Eviter la peur et favoriser les rapprochements
Quand, par exemple, l’un des chercheurs en épidémiologie de l’Institut publie une étude documentée sur l’augmentation des risques cardiaques chez les femmes ayant un cancer du sein gauche suite à des techniques de radiothérapies dans les années 1970, la mission de David Boucard l’amène à ne pas choisir de communiquer sur le sujet, par crainte d’une mésinterprétation trop hâtive. « Aujourd’hui, la radiothérapie n’a plus rien à voir avec ce qu’il se faisait il y a 40 ans.

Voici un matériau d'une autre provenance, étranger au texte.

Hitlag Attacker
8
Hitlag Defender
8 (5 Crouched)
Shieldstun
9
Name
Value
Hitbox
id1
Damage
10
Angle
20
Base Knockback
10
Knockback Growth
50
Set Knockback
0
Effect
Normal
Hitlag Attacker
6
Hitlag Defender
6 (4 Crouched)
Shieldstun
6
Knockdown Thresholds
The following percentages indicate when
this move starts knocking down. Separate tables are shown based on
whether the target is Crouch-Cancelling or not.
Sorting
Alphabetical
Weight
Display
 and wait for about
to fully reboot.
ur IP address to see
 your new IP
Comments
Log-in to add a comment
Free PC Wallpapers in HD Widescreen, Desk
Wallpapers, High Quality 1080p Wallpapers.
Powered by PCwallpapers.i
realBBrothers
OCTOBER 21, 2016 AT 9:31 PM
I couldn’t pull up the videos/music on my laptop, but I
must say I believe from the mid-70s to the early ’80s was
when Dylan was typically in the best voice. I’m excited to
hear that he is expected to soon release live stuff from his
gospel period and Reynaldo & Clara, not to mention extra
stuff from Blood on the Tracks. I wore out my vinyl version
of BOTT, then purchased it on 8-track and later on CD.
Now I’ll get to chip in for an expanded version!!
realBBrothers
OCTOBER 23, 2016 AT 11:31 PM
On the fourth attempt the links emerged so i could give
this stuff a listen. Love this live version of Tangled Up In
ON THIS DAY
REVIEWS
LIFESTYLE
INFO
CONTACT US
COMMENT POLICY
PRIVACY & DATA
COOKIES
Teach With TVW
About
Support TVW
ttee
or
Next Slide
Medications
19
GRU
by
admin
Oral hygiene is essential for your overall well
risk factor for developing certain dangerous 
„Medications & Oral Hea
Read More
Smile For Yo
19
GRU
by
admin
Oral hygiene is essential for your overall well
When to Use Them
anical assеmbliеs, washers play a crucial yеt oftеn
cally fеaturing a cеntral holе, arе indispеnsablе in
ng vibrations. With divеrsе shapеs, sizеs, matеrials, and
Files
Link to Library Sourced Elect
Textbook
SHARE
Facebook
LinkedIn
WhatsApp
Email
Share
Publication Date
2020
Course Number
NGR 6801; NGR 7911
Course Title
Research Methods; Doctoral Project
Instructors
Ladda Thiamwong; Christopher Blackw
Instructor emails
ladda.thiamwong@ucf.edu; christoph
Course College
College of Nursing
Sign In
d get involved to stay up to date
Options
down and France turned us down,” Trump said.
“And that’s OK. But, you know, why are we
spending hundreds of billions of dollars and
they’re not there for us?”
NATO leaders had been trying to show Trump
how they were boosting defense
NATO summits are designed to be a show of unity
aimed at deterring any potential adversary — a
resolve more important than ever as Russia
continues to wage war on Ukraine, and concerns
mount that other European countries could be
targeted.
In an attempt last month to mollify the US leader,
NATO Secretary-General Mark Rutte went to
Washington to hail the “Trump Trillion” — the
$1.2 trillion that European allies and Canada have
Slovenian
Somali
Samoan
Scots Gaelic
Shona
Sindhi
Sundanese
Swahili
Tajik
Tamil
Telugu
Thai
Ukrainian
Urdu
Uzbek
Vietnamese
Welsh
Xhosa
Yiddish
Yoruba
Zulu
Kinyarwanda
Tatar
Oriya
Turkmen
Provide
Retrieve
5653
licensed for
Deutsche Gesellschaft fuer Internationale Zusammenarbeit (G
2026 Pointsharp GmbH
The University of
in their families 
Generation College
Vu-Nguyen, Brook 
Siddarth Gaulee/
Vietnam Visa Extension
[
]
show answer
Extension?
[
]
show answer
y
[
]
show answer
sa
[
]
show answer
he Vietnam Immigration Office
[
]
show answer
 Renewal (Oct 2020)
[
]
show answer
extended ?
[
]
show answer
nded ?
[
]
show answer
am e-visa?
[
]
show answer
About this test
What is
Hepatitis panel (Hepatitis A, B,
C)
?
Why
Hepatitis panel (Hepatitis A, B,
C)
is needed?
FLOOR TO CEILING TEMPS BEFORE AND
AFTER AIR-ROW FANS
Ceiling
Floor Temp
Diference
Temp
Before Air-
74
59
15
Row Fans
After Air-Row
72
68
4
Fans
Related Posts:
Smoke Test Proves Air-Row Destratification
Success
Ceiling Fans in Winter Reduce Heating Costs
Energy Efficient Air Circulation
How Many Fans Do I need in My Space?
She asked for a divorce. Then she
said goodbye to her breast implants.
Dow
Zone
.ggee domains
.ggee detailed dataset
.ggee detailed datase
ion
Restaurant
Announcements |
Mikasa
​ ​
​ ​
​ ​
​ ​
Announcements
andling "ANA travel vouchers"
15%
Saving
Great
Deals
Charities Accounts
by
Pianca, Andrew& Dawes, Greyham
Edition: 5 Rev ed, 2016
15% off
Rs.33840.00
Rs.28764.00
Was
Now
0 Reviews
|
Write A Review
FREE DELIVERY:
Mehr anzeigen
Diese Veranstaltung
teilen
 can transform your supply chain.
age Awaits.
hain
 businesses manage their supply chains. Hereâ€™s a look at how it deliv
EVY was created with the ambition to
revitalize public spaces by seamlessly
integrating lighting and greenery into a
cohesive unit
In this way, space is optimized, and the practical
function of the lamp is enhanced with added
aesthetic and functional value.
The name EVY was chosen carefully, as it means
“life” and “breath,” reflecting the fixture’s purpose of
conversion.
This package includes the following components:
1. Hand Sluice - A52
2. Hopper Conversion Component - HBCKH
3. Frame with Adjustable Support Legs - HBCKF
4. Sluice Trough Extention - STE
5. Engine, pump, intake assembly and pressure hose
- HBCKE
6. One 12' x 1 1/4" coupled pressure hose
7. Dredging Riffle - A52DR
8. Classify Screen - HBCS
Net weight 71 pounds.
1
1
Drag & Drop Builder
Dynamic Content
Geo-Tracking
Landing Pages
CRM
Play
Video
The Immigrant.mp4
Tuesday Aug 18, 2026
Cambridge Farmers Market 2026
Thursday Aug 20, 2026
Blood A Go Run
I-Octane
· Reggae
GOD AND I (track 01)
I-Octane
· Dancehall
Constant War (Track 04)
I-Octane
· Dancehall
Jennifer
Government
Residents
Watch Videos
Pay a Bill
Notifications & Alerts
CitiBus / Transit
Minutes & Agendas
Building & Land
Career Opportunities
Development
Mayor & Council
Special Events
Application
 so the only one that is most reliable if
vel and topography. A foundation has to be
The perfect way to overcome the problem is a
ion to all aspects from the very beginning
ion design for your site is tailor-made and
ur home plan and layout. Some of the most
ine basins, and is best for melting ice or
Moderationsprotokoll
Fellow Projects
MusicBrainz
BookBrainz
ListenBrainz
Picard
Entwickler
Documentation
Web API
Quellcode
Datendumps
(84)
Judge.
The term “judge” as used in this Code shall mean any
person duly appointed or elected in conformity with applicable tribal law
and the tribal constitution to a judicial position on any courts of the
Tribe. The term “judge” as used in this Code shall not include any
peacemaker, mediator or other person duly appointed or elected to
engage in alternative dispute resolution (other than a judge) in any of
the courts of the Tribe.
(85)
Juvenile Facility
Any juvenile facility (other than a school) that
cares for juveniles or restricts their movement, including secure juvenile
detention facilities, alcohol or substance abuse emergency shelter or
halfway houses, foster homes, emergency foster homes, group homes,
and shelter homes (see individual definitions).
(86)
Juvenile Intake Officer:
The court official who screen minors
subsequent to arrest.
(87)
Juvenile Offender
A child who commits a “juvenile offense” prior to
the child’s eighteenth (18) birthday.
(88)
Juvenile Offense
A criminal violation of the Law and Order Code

Communiquer sur cette étude laissait encourir le risque d’une mauvaise reprise de l’information, d’un effet contraire, alors que les travaux du chercheur sont très bons ! Il est toujours très difficile de recontextualiser sur des messages courts et à destination du grand public : il ne faut pas inquiéter ce dernier inutilement ni nourrir la polémique, alimenter cette défiance. »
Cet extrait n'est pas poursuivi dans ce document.